Draft core principles of Australia’s Ethics Framework for AI (April 2019)
  1. Generates net-benefits. The AI system must generate benefits for people that are greater than the costs.
  2. Do no harm. Civilian AI systems must not be designed to harm or deceive people and should be implemented in ways that minimise any negative outcomes.
  3. Regulatory and legal compliance. The AI system must comply with all relevant international, Australian Local, State/Territory and Federal government obligations, regulations and laws.
  4. Privacy protection. Any system, including AI systems, must ensure people’s private data is protected and kept confidential plus prevent data breaches which could cause reputational, psychological, financial, professional or other types of harm.
  5. Fairness. The development or use of the AI system must not result in unfair discrimination against individuals, communities or groups. This requires particular attention to ensure the “training data” is free from bias or characteristics which may cause the algorithm to behave unfairly.
  6. Transparency & Explainability. People must be informed when an algorithm is being used that impacts them and they should be provided with information about what information the algorithm uses to make decisions.

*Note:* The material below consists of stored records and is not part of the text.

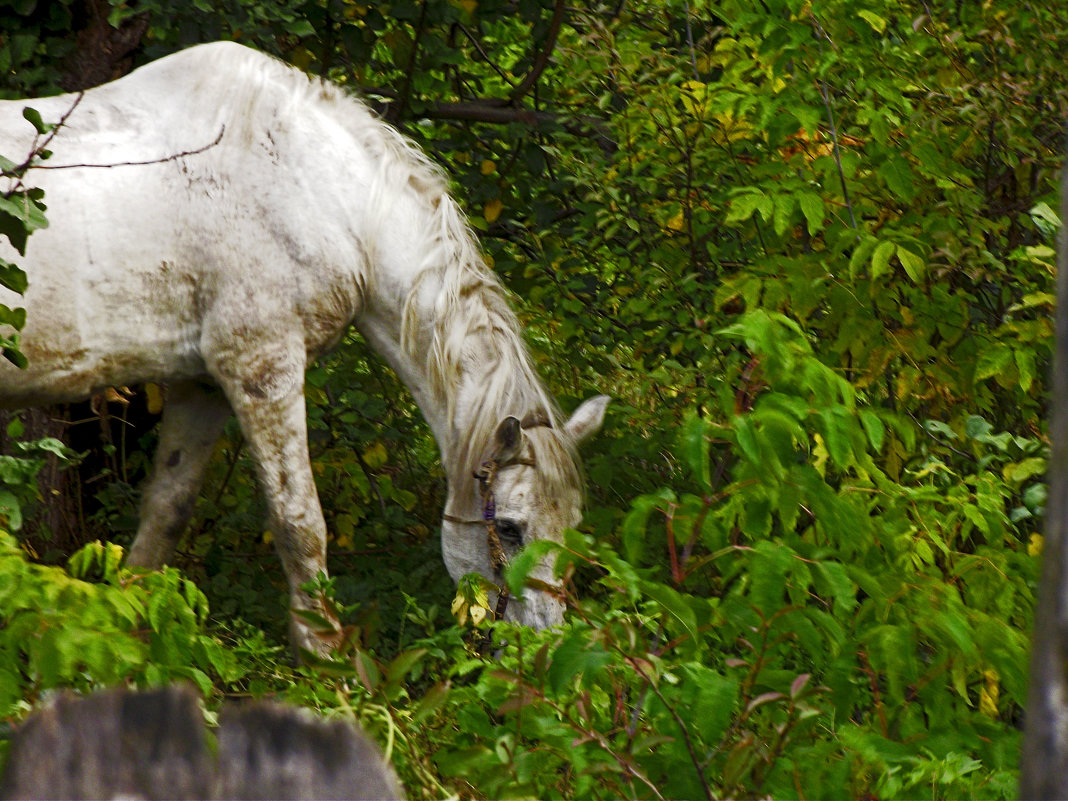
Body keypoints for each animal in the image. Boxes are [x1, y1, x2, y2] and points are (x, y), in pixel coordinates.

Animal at [0, 40, 606, 653]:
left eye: (573, 526)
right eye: (509, 527)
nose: (545, 642)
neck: (321, 195)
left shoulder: (202, 386)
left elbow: (167, 509)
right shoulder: (261, 369)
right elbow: (299, 522)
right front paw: (326, 655)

  7. Contestability. When an algorithm impacts a person there must be an efficient process to allow that person to challenge the use or output of the algorithm.
  8. Accountability. People and organisations responsible for the creation and implementation of AI algorithms should be identifiable and accountable for the impacts of that algorithm, even if the impacts are unintended.
These draft principles are detailed in Artificial Intelligence Australia’s Ethics Framework A Discussion Paper. This comprehensive paper includes detailed summaries of many of the frameworks and initiatives listed above, together with some very useful case studies.

References

[1] Asimov, Isaac (1950): Runaround, in I, Robot, (The Isaac Asimov Collection ed.) Doubleday. ISBN 0-385-42304-7.
[2] Murphy, Robin; Woods, David D. (2009): Beyond Asimov: The Three Laws of Responsible Robotics. IEEE Intelligent systems. 24 (4): 14–20.
[3] Margaret Boden et al (2017): Principles of robotics: regulating robots in the real world
Connection Science. 29 (2): 124:129.
[4] Tony Prescott and Michael Szollosy (eds.) (2017): Ethical Principles of Robotics, Connection Science. 29 (2) and 29 (3).